■ Task details ■
Set out exactly every line of the entries below, starting at the line that holds "position:absolute; left:-6px; right:-6px;" and stopping after the line that holds "font-size:15px; color:#8a8a8a; line-height:1;".

(Records from a data collection)
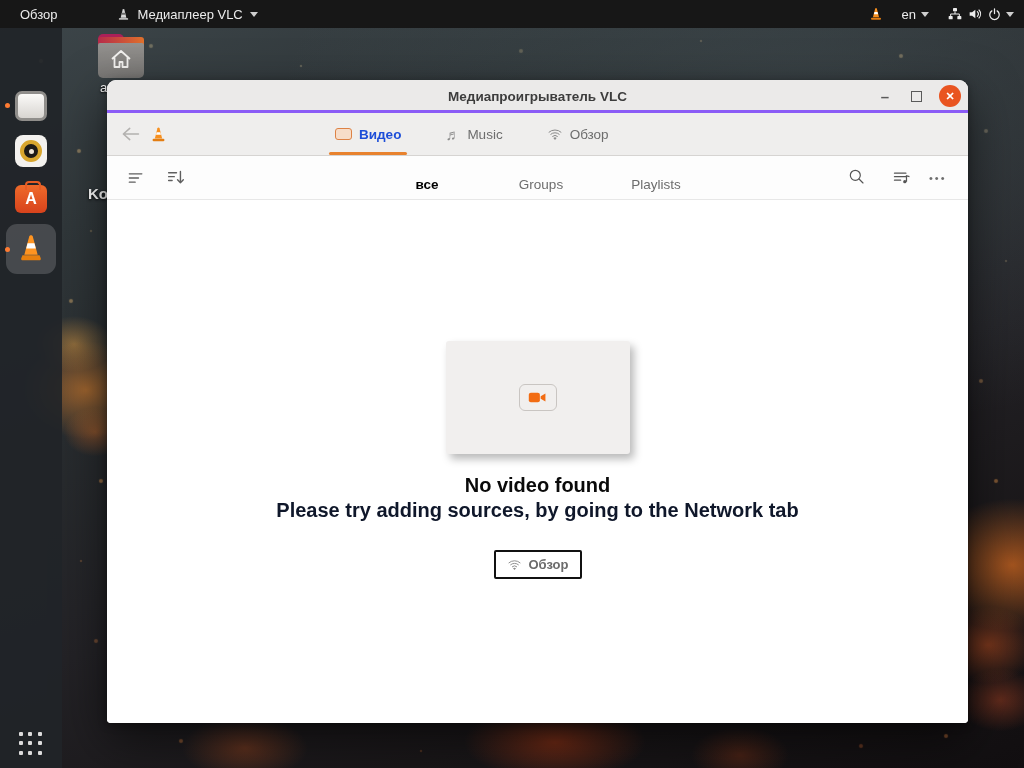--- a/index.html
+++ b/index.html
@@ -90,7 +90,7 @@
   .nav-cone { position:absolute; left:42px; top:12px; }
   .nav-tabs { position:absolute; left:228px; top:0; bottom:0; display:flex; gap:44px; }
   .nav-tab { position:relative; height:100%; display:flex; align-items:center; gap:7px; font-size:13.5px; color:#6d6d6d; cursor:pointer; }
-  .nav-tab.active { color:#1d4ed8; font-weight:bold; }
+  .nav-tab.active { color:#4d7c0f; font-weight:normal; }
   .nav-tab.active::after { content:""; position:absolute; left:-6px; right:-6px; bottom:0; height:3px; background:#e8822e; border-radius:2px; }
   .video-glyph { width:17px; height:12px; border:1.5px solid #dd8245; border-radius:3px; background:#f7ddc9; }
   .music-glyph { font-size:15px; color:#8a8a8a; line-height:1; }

==

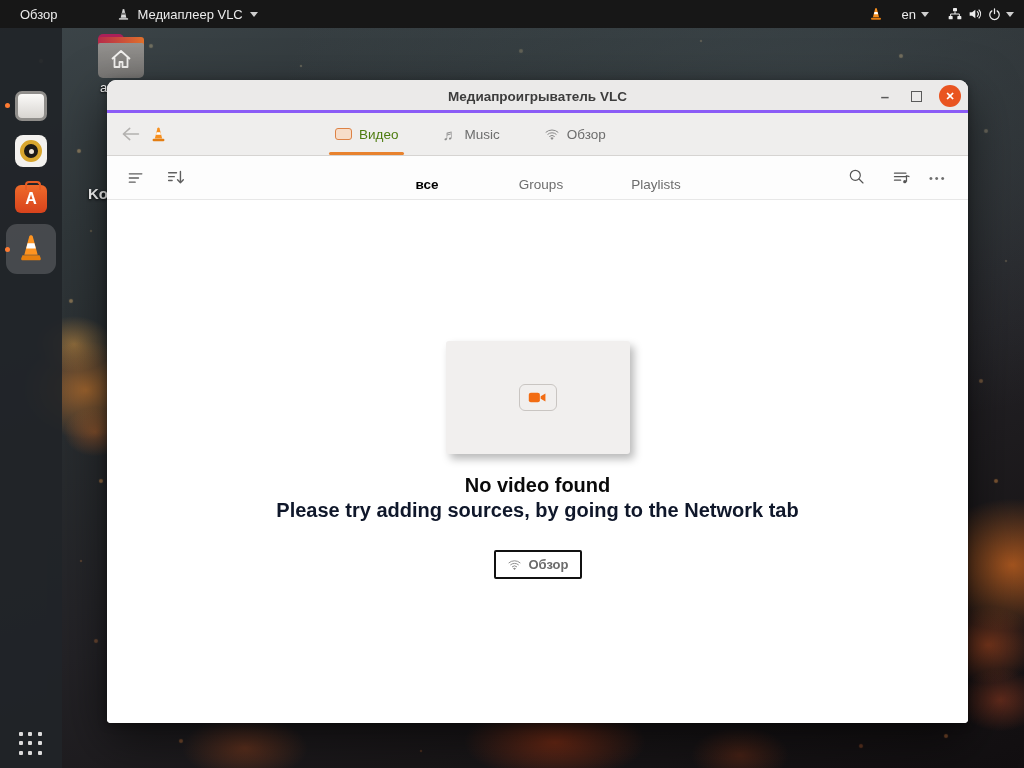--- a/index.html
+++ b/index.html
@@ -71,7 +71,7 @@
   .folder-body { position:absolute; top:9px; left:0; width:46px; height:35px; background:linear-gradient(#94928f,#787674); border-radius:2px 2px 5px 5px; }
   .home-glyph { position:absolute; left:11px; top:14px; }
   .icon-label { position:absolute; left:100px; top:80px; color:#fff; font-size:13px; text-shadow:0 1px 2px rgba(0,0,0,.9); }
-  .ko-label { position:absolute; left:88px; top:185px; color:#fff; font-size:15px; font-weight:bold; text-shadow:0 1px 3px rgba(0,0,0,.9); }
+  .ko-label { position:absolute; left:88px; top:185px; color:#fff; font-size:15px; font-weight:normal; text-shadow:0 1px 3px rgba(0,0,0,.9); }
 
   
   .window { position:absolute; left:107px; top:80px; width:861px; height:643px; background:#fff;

==

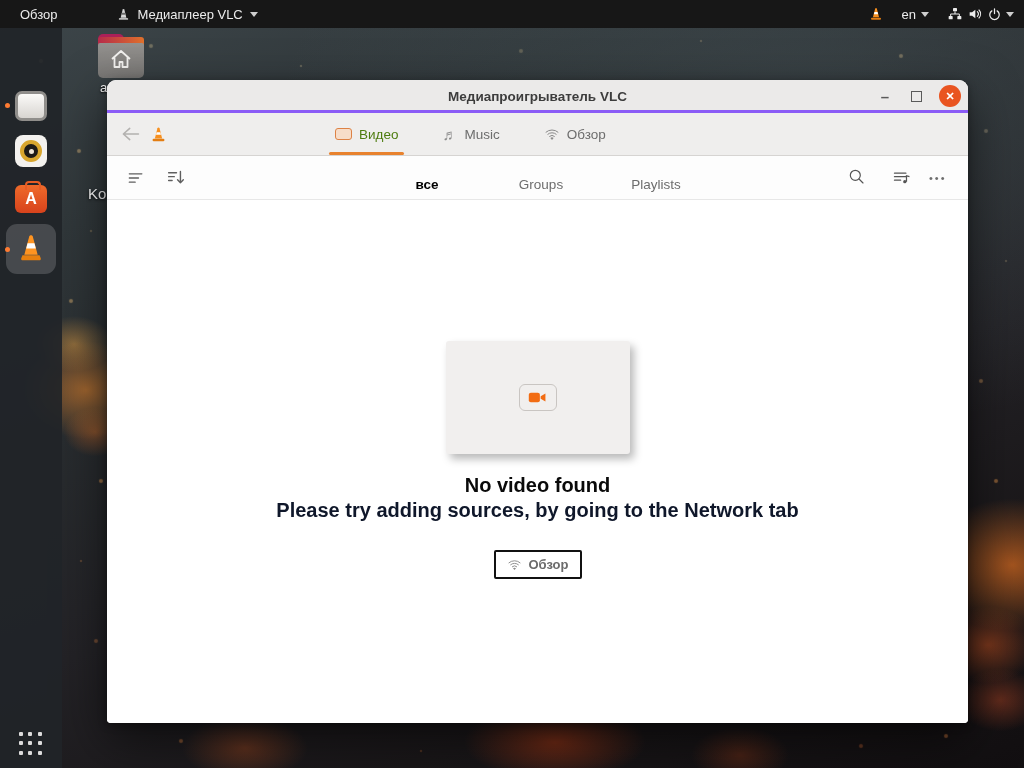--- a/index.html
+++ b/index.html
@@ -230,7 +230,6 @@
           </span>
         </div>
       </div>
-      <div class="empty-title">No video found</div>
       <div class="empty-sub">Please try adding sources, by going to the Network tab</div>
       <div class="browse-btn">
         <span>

■ Response to this exercise ■
   .nav-tab.active::after { content:""; position:absolute; left:-6px; right:-6px; bottom:0; height:3px; background:#e8822e; border-radius:2px; }
   .video-glyph { width:17px; height:12px; border:1.5px solid #dd8245; border-radius:3px; background:#f7ddc9; }
   .music-glyph { font-size:15px; color:#8a8a8a; line-height:1; }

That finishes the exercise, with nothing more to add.